Exercise objective =>
Copy the listing below, swapping "bounding box" for "enclosing rectangle" and changing nothing else. Leave the picture out.

Source material =>
---

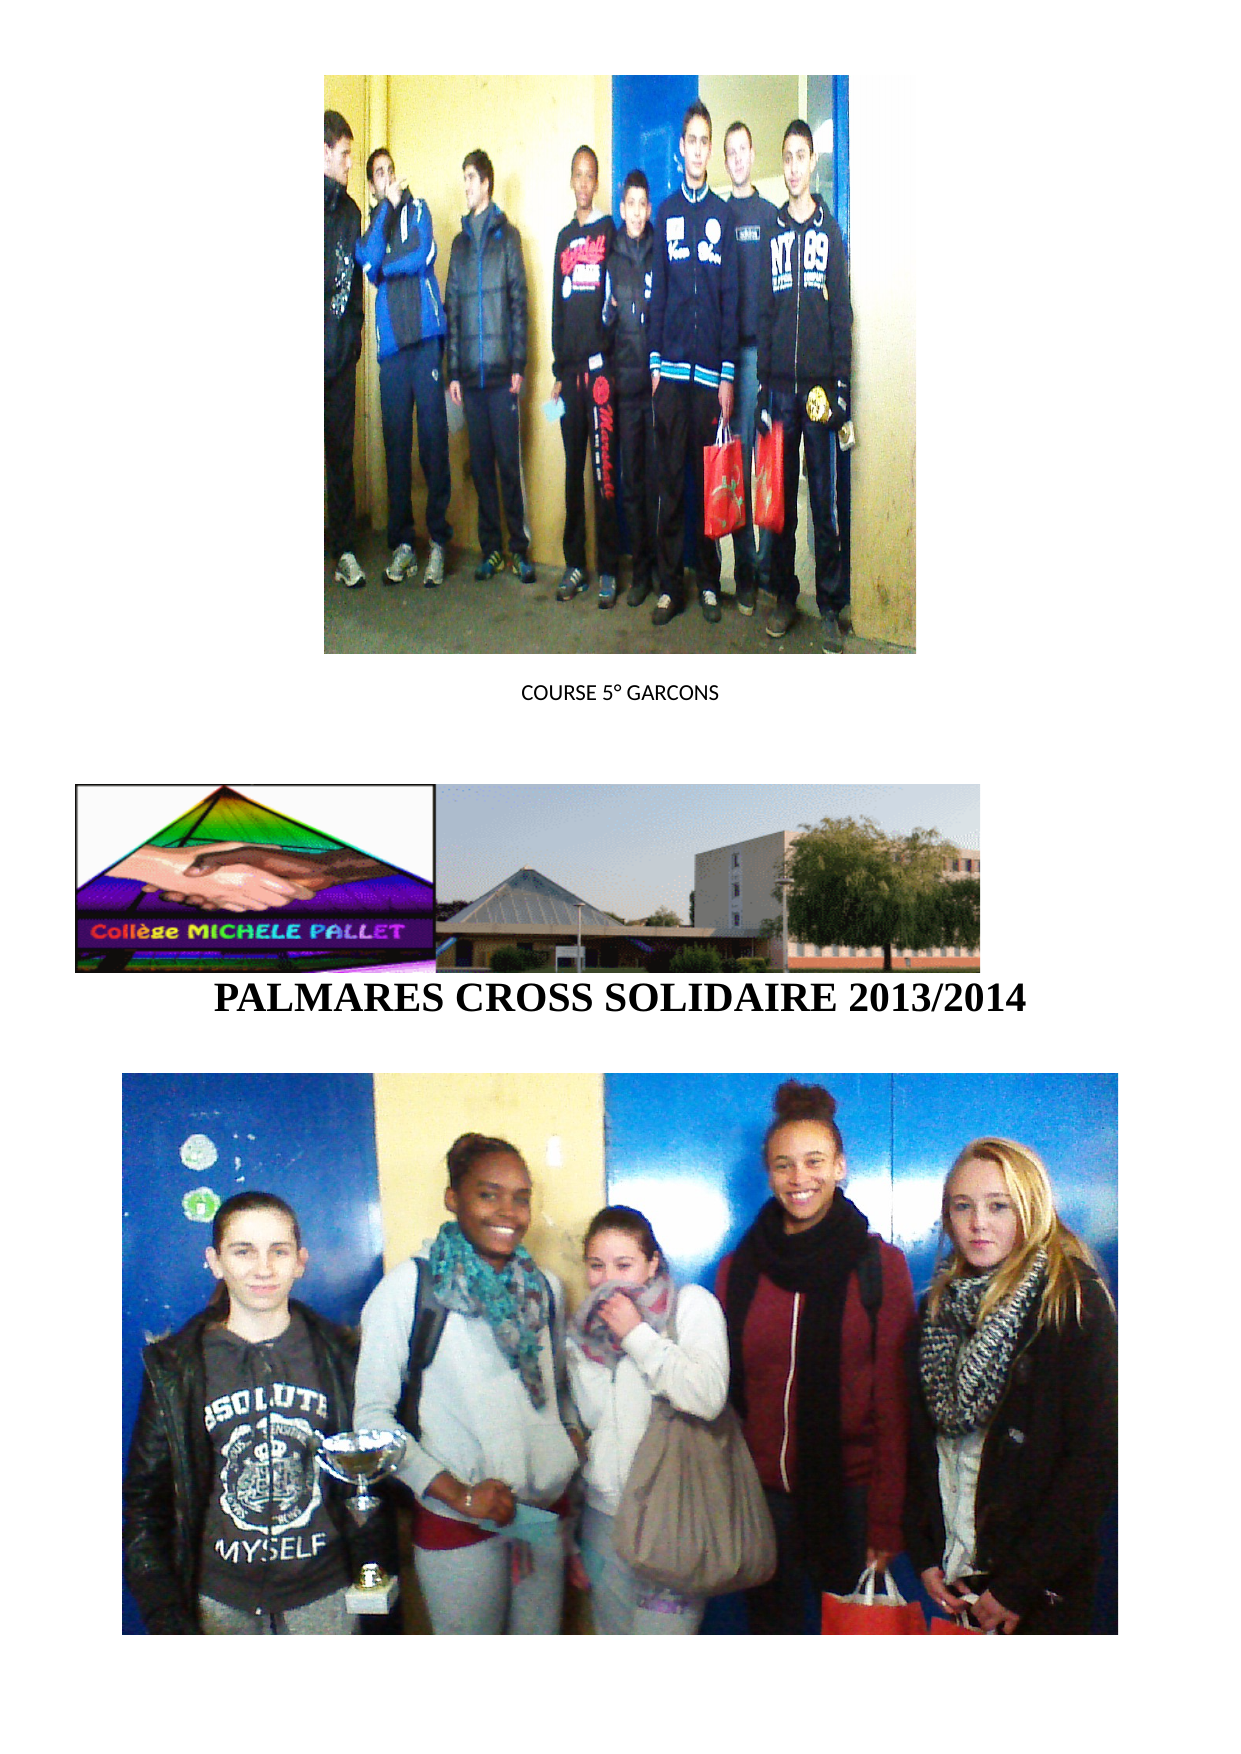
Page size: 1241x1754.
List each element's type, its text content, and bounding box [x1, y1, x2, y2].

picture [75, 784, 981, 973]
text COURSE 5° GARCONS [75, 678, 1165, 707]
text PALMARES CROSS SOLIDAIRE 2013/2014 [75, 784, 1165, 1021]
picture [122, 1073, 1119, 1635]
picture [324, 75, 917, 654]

---

Result of the exercise =>
Page size: 1241x1754.
List each element's type, its text content, and enclosing rectangle [x1, y1, x2, y2].

picture [75, 784, 981, 973]
text COURSE 5° GARCONS [75, 678, 1165, 707]
text PALMARES CROSS SOLIDAIRE 2013/2014 [75, 784, 1165, 1021]
picture [122, 1073, 1119, 1635]
picture [324, 75, 917, 654]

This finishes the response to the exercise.